# Confidence Intervals (CI)

A **Confidence Interval** is a range of values, derived from sample statistics, that is likely to contain the value of an unknown population parameter. While a Point Estimate gives you a single value, a Confidence Interval expresses the **uncertainty** of that estimate.

---

## 1. The Mathematical Formula
For a population mean ($\mu$), the confidence interval is calculated as:

$$CI = \bar{x} \pm \text{Margin of Error}$$
$$CI = \bar{x} \pm \left( Z^* \times \frac{\sigma}{\sqrt{n}} \right)$$

Where:
* $\bar{x}$: The Sample Mean (Point Estimate).
* $Z^*$: The **Critical Value** (determined by the confidence level).
* $\frac{\sigma}{\sqrt{n}}$: The **Standard Error (SE)**.
* $Z^* \times SE$: The **Margin of Error (MoE)**.

### Common Critical Values ($Z^*$):
* **90% Confidence:** $Z^* \approx 1.645$
* **95% Confidence:** $Z^* \approx 1.96$
* **99% Confidence:** $Z^* \approx 2.576$



---

## 2. Interpretation: What does "95% Confidence" mean?
It does **NOT** mean there is a 95% probability that the population mean lies within your specific interval.

It **DOES** mean that if you were to take 100 different samples and compute a confidence interval for each, approximately 95 of those intervals would contain the true population mean.



---

## 3. Data Science & ML Use Cases
* **Model Evaluation:** Instead of saying "Our model is 80% accurate," you say "We are 95% confident the model accuracy is between 78% and 82%."
* **A/B Testing:** Deciding if the uplift in conversion rate is large enough that the confidence intervals of the Control and Treatment groups do not overlap.
* **Risk Management:** Predicting future stock prices or energy demand within a range to account for volatility.

---

## 4. Python Implementation: Calculating CI
Use this code to calculate a 95% Confidence Interval for a set of sample data.


In [1]:

import numpy as np
from scipy import stats

# 1. Sample Data (e.g., heights of 30 people in cm)
data = [172, 168, 175, 170, 169, 174, 171, 173, 167, 170, 
        172, 169, 171, 170, 172, 168, 174, 171, 173, 170,
        169, 172, 171, 170, 175, 168, 172, 169, 171, 170]

# 2. Parameters
confidence = 0.95
n = len(data)
mean = np.mean(data)
std_err = stats.sem(data) # Standard Error of the Mean

# 3. Calculate Interval using the T-distribution (best for small/unknown samples)
h = std_err * stats.t.ppf((1 + confidence) / 2, n - 1)

start = mean - h
end = mean + h

print(f"Point Estimate (Mean): {mean:.2f}")
print(f"95% Confidence Interval: [{start:.2f}, {end:.2f}]")
print(f"Margin of Error: {h:.2f}")

- Excerpted data -
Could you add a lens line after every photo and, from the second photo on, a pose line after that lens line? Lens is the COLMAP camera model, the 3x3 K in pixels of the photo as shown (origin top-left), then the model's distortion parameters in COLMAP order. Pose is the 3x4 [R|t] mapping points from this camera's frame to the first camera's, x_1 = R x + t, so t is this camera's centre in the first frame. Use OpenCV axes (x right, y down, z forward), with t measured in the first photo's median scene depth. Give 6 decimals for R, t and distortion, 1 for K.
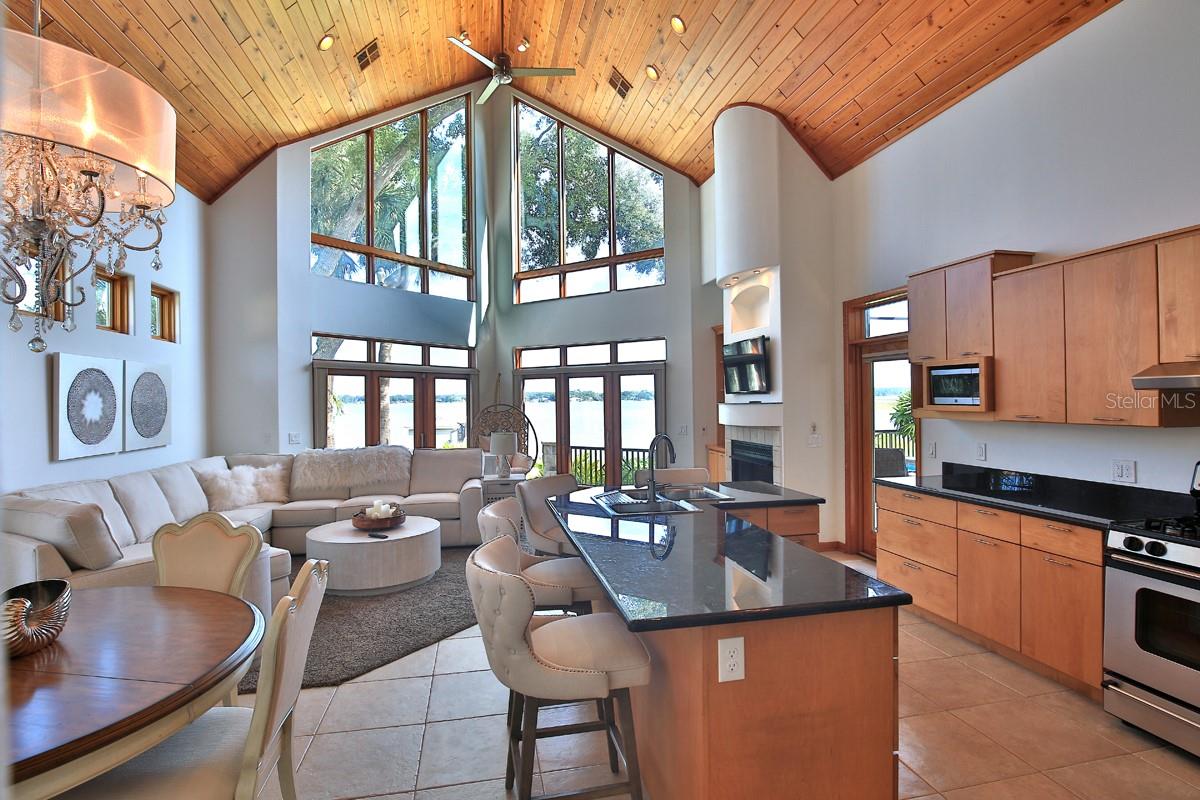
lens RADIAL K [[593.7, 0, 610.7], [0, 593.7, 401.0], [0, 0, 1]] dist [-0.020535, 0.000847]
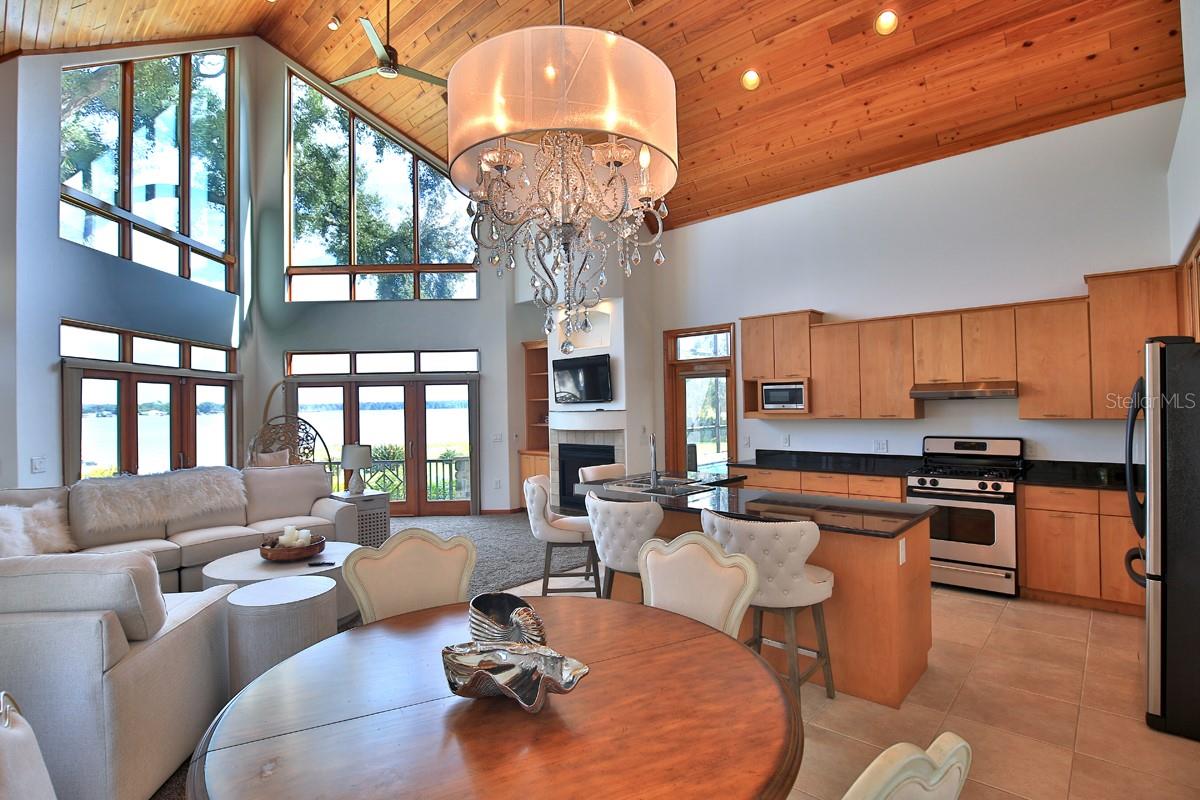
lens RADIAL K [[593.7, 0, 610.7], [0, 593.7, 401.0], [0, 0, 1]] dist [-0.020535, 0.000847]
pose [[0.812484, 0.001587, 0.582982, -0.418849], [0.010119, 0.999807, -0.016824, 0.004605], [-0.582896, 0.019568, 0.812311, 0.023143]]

---

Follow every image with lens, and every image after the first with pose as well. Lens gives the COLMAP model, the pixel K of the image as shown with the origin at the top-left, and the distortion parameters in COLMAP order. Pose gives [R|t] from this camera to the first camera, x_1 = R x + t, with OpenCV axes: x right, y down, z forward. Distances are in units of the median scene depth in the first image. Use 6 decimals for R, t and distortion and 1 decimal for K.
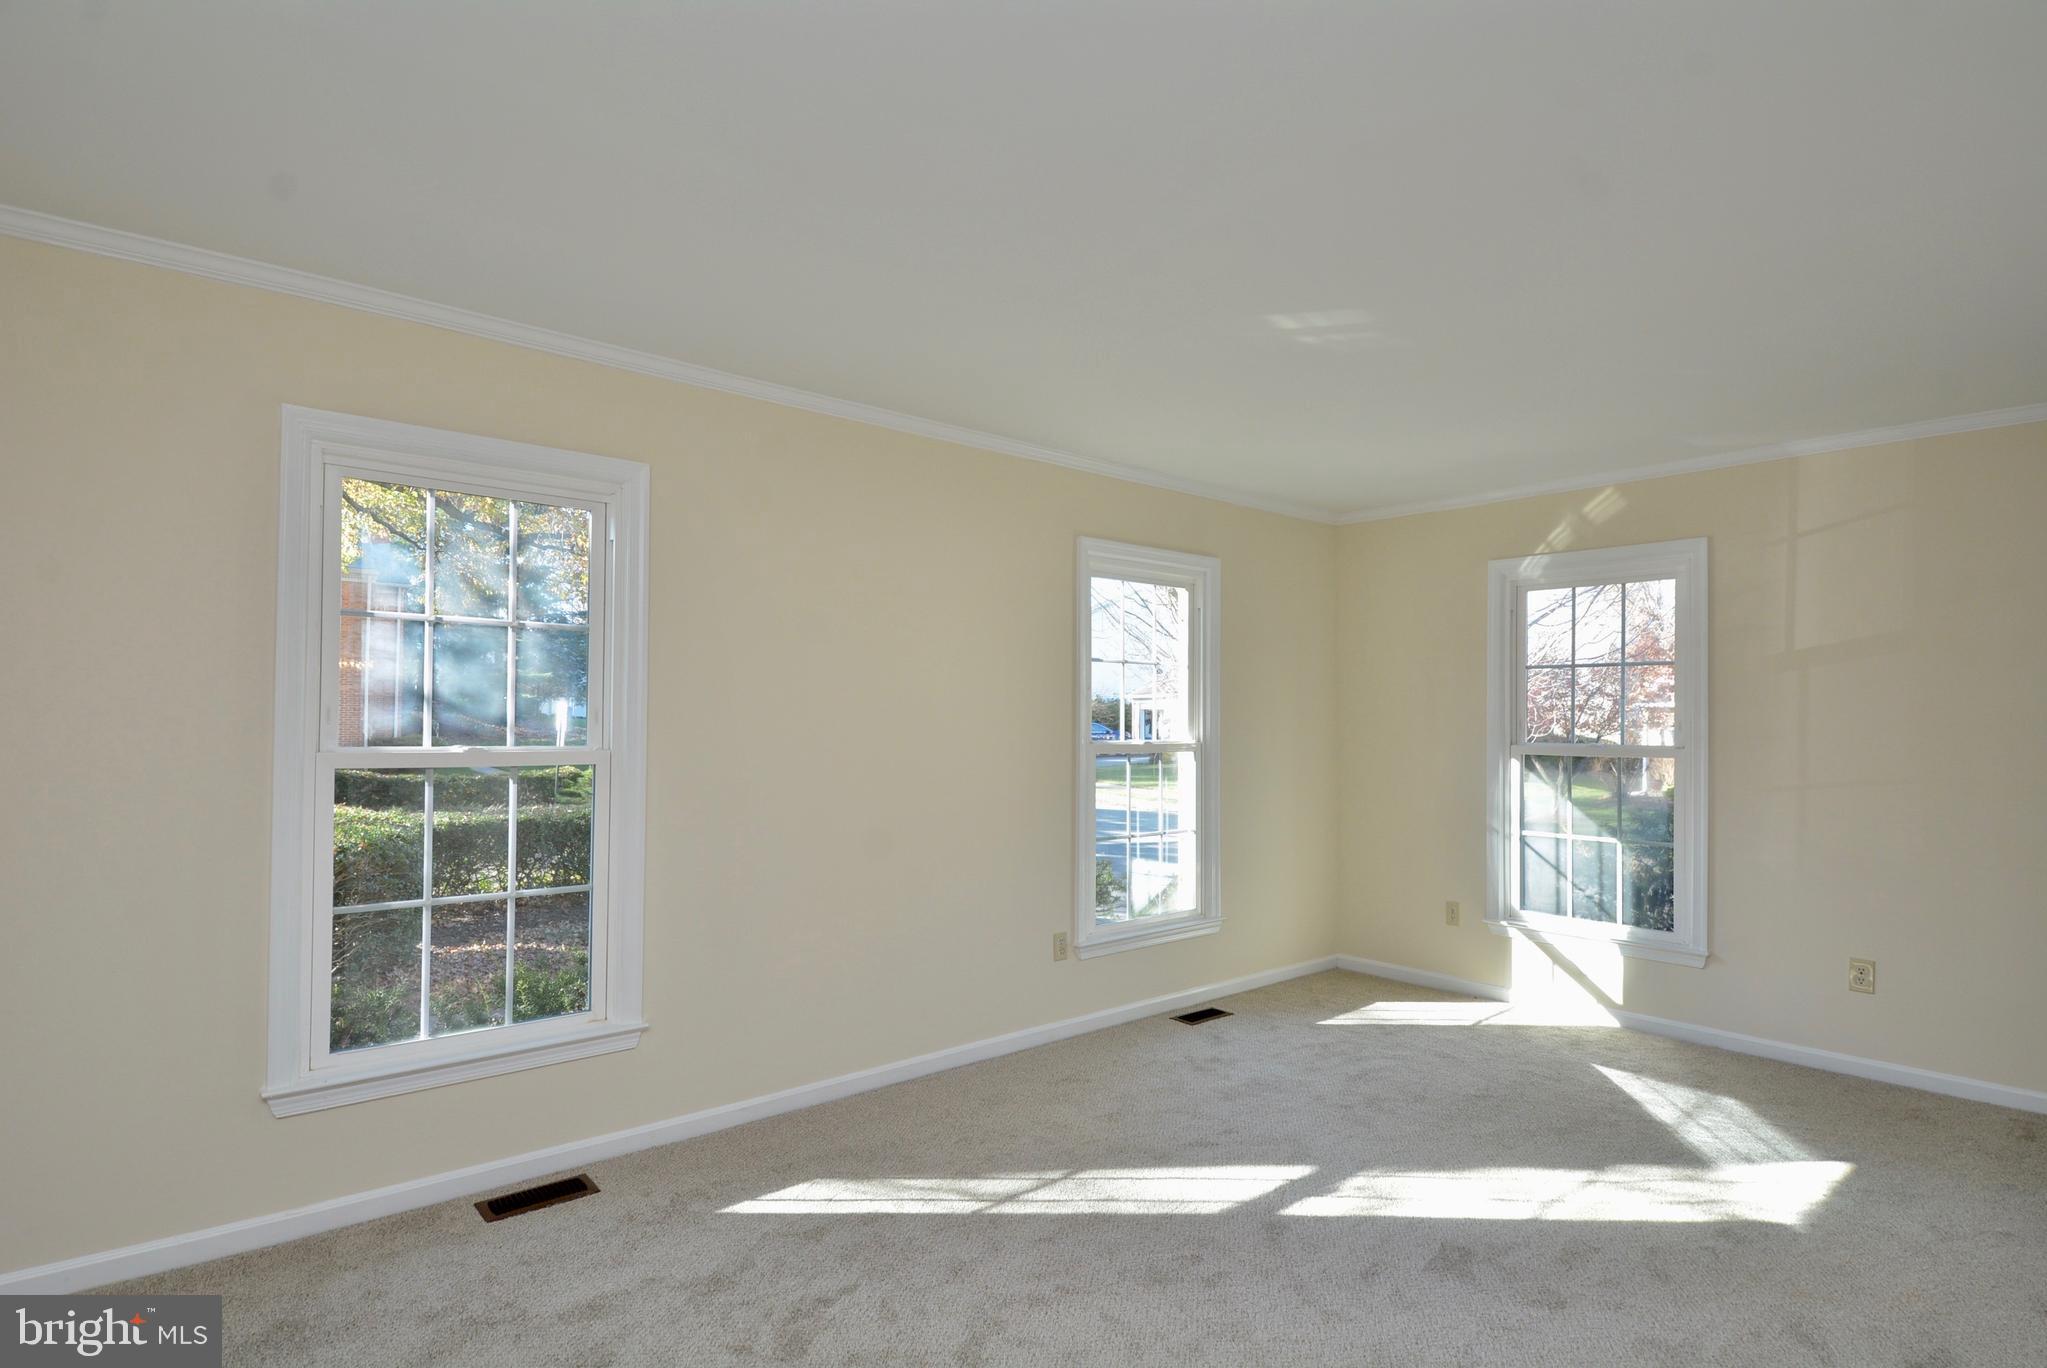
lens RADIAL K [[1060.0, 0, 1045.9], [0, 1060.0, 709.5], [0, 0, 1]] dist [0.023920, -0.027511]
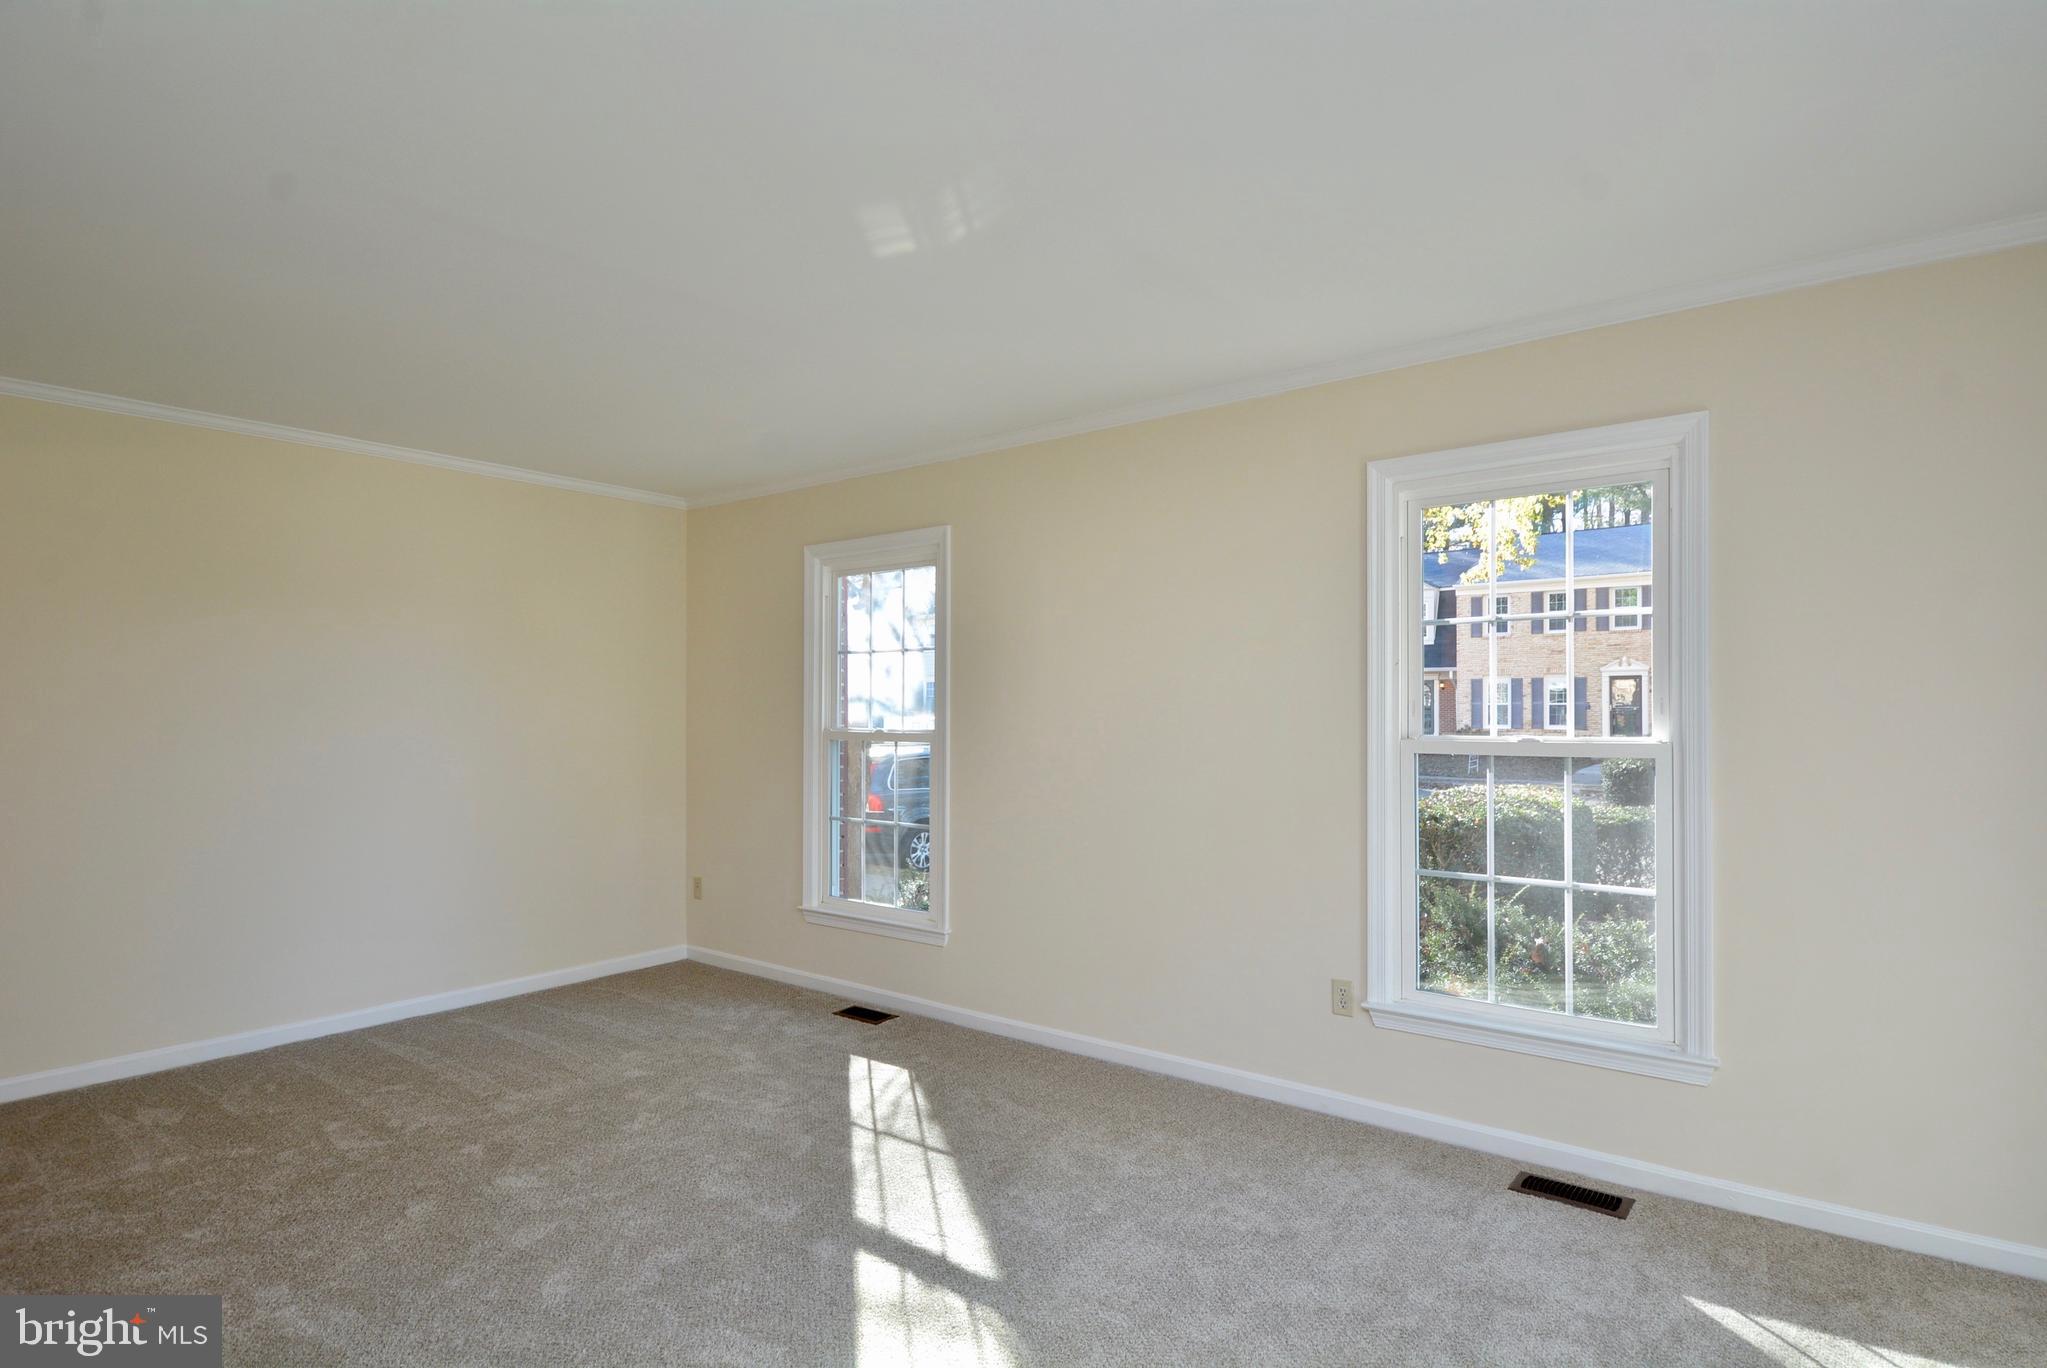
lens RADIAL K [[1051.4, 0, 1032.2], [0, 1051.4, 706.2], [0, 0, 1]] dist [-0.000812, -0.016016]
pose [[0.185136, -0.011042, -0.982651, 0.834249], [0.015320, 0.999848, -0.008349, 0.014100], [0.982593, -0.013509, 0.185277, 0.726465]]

- Task statement -
Could you continue the page on confidence intervals, starting right after its final print call?

- Written reply -
Point Estimate (Mean): 170.87
95% Confidence Interval: [170.08, 171.65]
Margin of Error: 0.78


# The Z-Procedure

The **Z-procedure** is used to make inferences about a population mean ($\mu$) when the data follows a normal distribution and the population's variability is already established.

---

## 1. Mathematical Foundation
The Z-procedure relies on the **Standard Normal Distribution** ($Z \sim N(0, 1)$). 

### The Z-Interval Formula
To find the range where the true population mean likely exists:
$$\text{CI} = \bar{x} \pm Z^* \left( \frac{\sigma}{\sqrt{n}} \right)$$

### The Z-Test Statistic
To test if a sample comes from a population with a specific mean:
$$Z = \frac{\bar{x} - \mu_0}{\sigma / \sqrt{n}}$$

**Where:**
* $\bar{x}$: Sample mean.
* $\mu_0$: Hypothesized population mean.
* $\sigma$: **Known** population standard deviation.
* $n$: Sample size.
* $Z^*$: Critical value (multiplier for confidence).



---

## 2. Necessary Criteria (Assumptions)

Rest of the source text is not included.